• **Your objective**: Word for word, copy the line containing "X129300000Y-108600000D03*" and every line after it in the records below, leaving pictures out.

»»

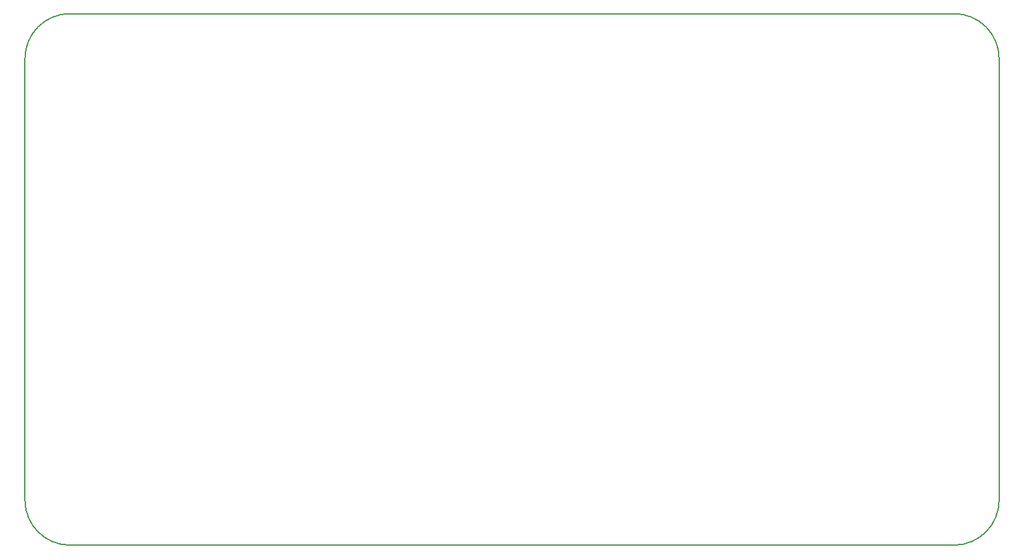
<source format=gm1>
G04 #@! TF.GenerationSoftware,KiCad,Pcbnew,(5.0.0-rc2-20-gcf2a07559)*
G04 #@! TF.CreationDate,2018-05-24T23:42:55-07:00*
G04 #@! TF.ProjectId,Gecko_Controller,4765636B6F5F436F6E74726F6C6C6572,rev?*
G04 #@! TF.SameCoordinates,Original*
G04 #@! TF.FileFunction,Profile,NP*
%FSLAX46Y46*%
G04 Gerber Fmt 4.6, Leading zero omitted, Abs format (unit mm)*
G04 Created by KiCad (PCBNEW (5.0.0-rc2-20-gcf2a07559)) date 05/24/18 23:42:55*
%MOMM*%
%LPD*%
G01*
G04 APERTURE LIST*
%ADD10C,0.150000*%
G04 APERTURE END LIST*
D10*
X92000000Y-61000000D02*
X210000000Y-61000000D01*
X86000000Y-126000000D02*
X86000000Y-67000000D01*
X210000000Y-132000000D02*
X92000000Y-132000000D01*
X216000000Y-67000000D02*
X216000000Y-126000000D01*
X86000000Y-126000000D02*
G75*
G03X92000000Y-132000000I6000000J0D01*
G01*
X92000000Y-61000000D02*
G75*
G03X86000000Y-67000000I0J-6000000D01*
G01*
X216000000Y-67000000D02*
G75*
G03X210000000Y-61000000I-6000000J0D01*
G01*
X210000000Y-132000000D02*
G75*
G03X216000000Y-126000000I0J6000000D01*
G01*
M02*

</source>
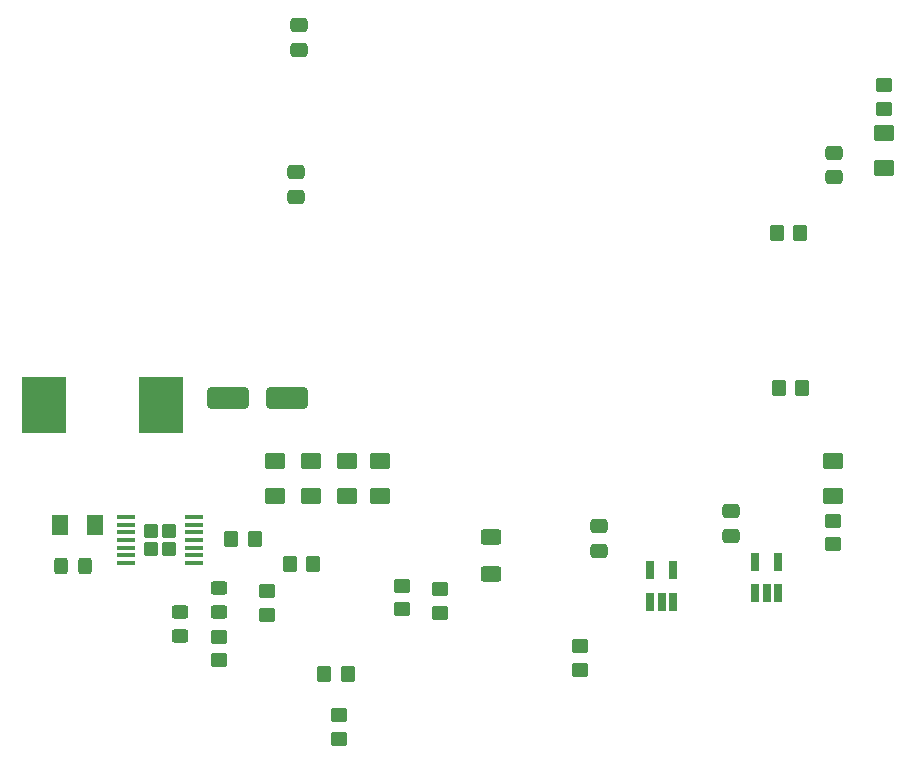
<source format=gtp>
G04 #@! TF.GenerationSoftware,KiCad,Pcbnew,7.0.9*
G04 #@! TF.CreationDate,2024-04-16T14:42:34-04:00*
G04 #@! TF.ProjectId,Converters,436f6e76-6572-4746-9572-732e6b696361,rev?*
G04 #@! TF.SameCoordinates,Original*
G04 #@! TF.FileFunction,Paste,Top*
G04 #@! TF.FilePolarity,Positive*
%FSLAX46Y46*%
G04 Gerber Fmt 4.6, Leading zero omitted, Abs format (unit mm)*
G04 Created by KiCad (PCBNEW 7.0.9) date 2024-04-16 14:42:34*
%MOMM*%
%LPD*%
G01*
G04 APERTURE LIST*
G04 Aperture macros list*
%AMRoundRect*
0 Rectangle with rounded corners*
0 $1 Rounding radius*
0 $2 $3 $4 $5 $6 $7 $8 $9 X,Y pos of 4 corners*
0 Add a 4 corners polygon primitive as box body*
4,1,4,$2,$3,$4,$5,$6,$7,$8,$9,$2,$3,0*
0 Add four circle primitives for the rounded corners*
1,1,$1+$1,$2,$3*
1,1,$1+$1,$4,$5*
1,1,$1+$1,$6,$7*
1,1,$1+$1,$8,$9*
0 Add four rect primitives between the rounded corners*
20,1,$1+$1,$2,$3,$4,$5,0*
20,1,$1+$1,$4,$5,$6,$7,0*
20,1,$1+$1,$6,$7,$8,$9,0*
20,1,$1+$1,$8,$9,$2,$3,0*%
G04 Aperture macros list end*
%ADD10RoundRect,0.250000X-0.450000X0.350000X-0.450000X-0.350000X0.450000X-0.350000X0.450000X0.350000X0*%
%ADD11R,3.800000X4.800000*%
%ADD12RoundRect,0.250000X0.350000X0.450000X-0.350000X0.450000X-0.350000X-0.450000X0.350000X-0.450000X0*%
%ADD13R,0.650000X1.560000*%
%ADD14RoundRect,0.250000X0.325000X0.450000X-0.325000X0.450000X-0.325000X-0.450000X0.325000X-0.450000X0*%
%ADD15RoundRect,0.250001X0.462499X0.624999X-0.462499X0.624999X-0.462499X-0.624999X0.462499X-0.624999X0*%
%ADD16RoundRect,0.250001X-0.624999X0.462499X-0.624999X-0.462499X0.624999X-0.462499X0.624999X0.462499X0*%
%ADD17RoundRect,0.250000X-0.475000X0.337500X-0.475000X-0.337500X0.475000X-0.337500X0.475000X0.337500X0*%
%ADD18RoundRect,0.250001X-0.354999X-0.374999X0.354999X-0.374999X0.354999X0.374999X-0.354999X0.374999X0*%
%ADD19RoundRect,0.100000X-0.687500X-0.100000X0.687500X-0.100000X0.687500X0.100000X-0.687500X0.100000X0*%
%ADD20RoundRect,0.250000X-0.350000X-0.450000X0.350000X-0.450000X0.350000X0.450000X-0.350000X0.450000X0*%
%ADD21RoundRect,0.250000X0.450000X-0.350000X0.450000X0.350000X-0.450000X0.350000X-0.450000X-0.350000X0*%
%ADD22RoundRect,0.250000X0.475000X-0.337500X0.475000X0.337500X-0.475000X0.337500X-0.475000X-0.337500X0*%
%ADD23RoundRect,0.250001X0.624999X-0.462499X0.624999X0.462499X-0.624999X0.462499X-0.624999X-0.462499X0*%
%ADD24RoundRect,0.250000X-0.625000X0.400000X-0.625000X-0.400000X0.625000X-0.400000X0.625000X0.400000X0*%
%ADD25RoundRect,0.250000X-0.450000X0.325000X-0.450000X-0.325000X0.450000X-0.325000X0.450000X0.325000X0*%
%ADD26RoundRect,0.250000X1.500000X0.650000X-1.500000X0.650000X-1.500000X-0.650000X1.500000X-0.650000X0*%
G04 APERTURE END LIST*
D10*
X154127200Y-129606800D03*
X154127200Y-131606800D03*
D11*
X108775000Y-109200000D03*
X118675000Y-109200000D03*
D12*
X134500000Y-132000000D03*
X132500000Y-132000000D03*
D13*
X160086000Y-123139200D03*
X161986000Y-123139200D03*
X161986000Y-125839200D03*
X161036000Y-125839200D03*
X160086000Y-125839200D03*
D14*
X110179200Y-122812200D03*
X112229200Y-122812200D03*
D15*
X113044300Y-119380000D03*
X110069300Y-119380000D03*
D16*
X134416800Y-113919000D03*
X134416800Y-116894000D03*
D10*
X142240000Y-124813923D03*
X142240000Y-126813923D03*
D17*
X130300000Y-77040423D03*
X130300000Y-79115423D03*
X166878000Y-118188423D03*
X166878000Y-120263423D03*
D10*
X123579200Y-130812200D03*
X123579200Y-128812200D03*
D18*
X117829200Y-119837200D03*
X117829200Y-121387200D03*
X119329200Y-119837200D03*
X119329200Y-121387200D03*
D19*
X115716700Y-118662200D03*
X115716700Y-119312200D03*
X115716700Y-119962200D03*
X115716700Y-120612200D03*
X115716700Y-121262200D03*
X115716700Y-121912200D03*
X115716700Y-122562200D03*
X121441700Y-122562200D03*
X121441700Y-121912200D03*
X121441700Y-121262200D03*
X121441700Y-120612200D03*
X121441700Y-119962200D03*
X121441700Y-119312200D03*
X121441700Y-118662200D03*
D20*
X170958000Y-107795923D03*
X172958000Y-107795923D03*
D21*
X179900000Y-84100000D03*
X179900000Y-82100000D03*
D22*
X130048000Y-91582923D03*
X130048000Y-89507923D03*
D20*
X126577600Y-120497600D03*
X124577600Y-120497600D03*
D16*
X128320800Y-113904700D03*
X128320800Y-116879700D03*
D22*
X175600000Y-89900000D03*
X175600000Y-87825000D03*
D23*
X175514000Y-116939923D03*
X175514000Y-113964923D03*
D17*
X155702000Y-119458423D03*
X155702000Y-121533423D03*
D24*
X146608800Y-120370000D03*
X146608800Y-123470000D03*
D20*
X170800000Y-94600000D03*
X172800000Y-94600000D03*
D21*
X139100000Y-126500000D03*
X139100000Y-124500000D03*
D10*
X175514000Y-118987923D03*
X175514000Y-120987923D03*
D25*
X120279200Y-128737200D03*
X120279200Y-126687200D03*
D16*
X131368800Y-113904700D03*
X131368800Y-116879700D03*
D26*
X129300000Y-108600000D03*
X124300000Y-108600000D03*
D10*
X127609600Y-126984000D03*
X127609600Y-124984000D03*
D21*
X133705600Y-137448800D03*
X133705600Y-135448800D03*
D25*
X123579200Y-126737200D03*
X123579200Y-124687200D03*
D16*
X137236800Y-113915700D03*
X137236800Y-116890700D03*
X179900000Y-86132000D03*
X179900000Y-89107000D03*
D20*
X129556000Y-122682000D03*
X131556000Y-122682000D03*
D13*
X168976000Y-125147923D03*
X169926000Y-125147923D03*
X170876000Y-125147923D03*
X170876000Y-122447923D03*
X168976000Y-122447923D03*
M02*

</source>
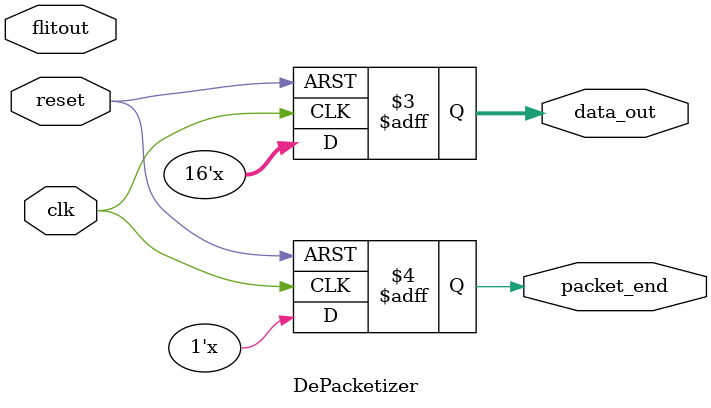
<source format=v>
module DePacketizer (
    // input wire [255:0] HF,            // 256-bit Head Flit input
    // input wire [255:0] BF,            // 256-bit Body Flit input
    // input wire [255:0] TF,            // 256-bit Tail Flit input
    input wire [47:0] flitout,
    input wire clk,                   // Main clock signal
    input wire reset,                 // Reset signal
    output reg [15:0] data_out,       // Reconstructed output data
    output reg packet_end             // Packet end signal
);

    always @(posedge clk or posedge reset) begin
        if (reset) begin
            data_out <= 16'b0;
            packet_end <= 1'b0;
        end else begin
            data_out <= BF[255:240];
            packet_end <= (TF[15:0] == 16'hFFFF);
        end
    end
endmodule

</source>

««

• **Exercise response**:
X129300000Y-108600000D03*
X124300000Y-108600000D03*
D10*
X127609600Y-126984000D03*
X127609600Y-124984000D03*
D21*
X133705600Y-137448800D03*
X133705600Y-135448800D03*
D25*
X123579200Y-126737200D03*
X123579200Y-124687200D03*
D16*
X137236800Y-113915700D03*
X137236800Y-116890700D03*
X179900000Y-86132000D03*
X179900000Y-89107000D03*
D20*
X129556000Y-122682000D03*
X131556000Y-122682000D03*
D13*
X168976000Y-125147923D03*
X169926000Y-125147923D03*
X170876000Y-125147923D03*
X170876000Y-122447923D03*
X168976000Y-122447923D03*
M02*

</source>
<source format=v>
module DePacketizer (
    // input wire [255:0] HF,            // 256-bit Head Flit input
    // input wire [255:0] BF,            // 256-bit Body Flit input
    // input wire [255:0] TF,            // 256-bit Tail Flit input
    input wire [47:0] flitout,
    input wire clk,                   // Main clock signal
    input wire reset,                 // Reset signal
    output reg [15:0] data_out,       // Reconstructed output data
    output reg packet_end             // Packet end signal
);

    always @(posedge clk or posedge reset) begin
        if (reset) begin
            data_out <= 16'b0;
            packet_end <= 1'b0;
        end else begin
            data_out <= BF[255:240];
            packet_end <= (TF[15:0] == 16'hFFFF);
        end
    end
endmodule

</source>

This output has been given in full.